I’m so thirsty.
“Yes.” He looks at me like that won’t be good enough, so I add, “A daughter. She’s seven.”
Tap,tap.
“Your mom?”
I clear my throat and blow a worthless breath up to my sweat-glued bangs. “Good.”
Tap,tap,tap.
Tap.
Tap.
“I never wanted kids,” he admits.
“Oh.” Teddy bear on a boat he is not. “Well then, I guess we can skip getting to know each other and talk about the gold.”
I chuckle; he doesn’t.
“What do you want it for?” he asks.
“Why do most people want gold?”
Silence.
Internally, I swear. Externally, I sweat.
“I’m broke,” I admit. “Our business—the antique store my mom and I have—got—” An unexpected laugh puffs out of me. “Fucked.”
At this, an amused twitch flitters across Cap’s stormy features.
“I guess I was just hopi?—”
“You won’t find it.”
My brows pinch. “Why not?”
“Letter takes you to historically preserved sites.” He points his cane at the article in my hands. “How I got busted.”
“Okay, well what if we?—”
“It won’t work,” he repeats in a more severe tone. “I tried for years.” He hacks out a cough and sets the vape pen on a small table.
Of all the scenarios I played out, him shooting me down wasn’t one of them.
“Maybe there’s a different way to look at it.” I manage to keep my voice even despite the frenzied thoughts slamming against my skull. “Maybe we could look at the clues—” I pause to let him correct my word choice, but as I’m learning is his preferred communication style, he says nothing. “Or whatever. And come up with a different plan. A plan with something else.”
Silence.
“Okay,” I say slowly. “If you don’t want to get involved—which I understand—prefer it actually—if I just looked at the letter I coul?—”
“No!” he bellows, loud enough it makes me jump. “You ever been to Charleston before?” I have a feeling my fifth-grade field trip doesn’t qualify, so I shake my head. “Then you don’t know nothin’ about this city.
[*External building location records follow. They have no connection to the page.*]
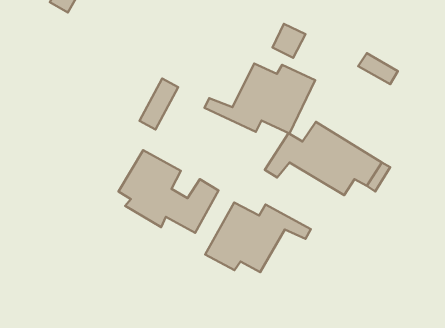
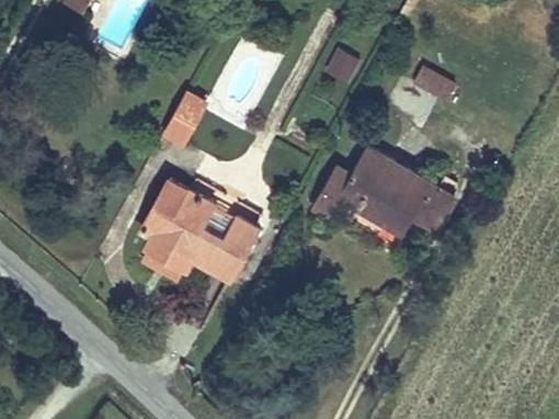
building: [204,64,315,133] -> none
building: [205,203,311,272] -> none

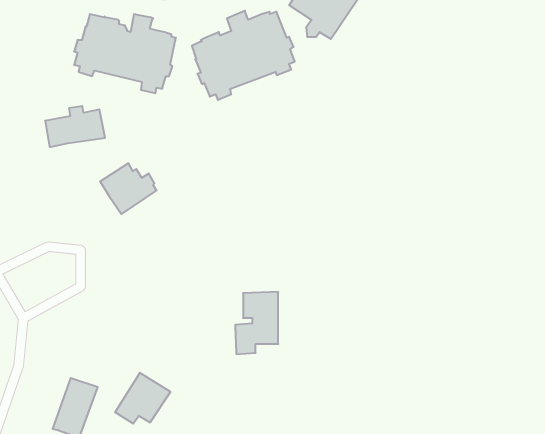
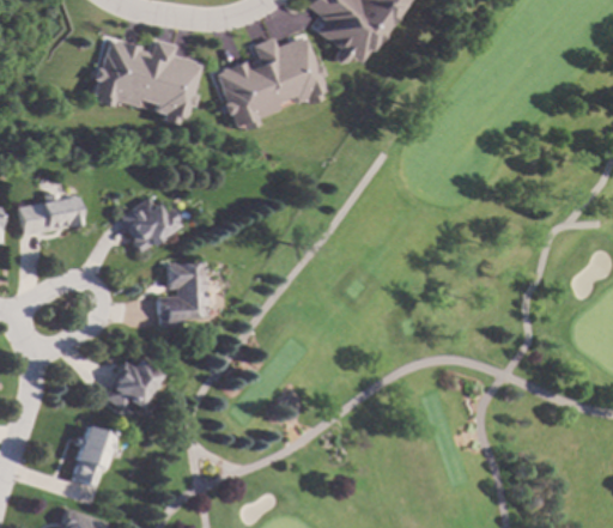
building: [45,106,105,147] -> [19,192,83,235]
building: [235,292,278,354] -> [159,262,205,328]
building: [115,373,171,424] -> [104,356,163,409]

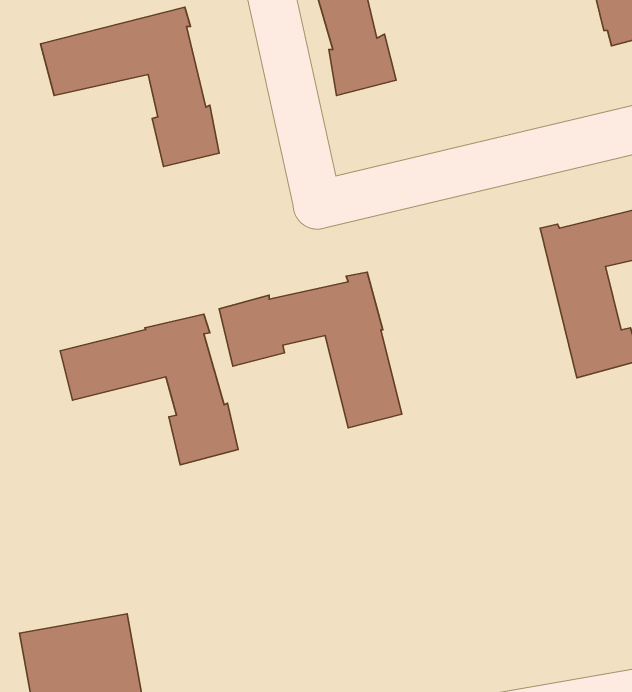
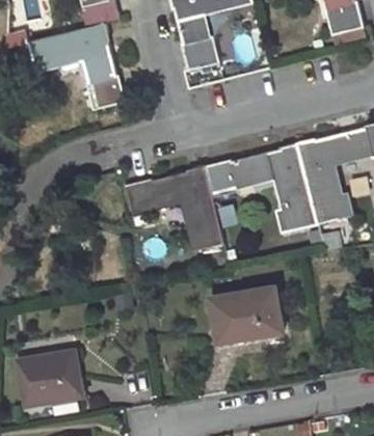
building: none -> [204,142,317,233]
building: [60,314,238,465] -> none
building: none -> [209,288,282,343]

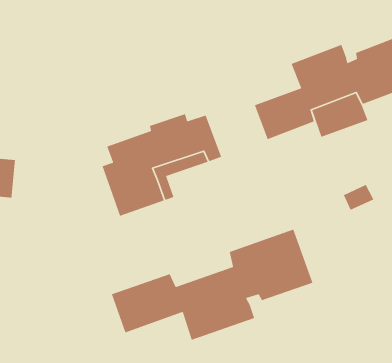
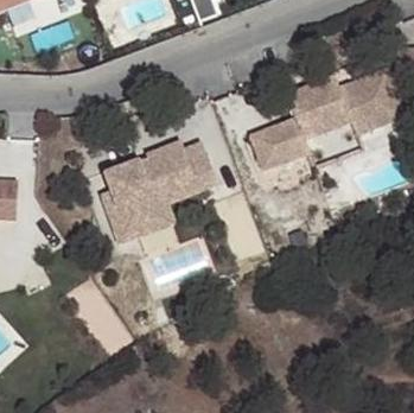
building: [111,228,313,341] -> none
Won’t understand the letter even if I gave it to you right now. Plus, even if you did find it, the governmentowns it. You turn it in, they’ll claim spoils of war. You’ll never get a cent.”
“That can’t be right.” I am now fully pissed and so thirsty I might die of dehydration. “Why would you spend your whole life looking for something you’ll never have?”
He snorts. “Ain’t called hindsight for nothing. Whole point is to make us see today better.”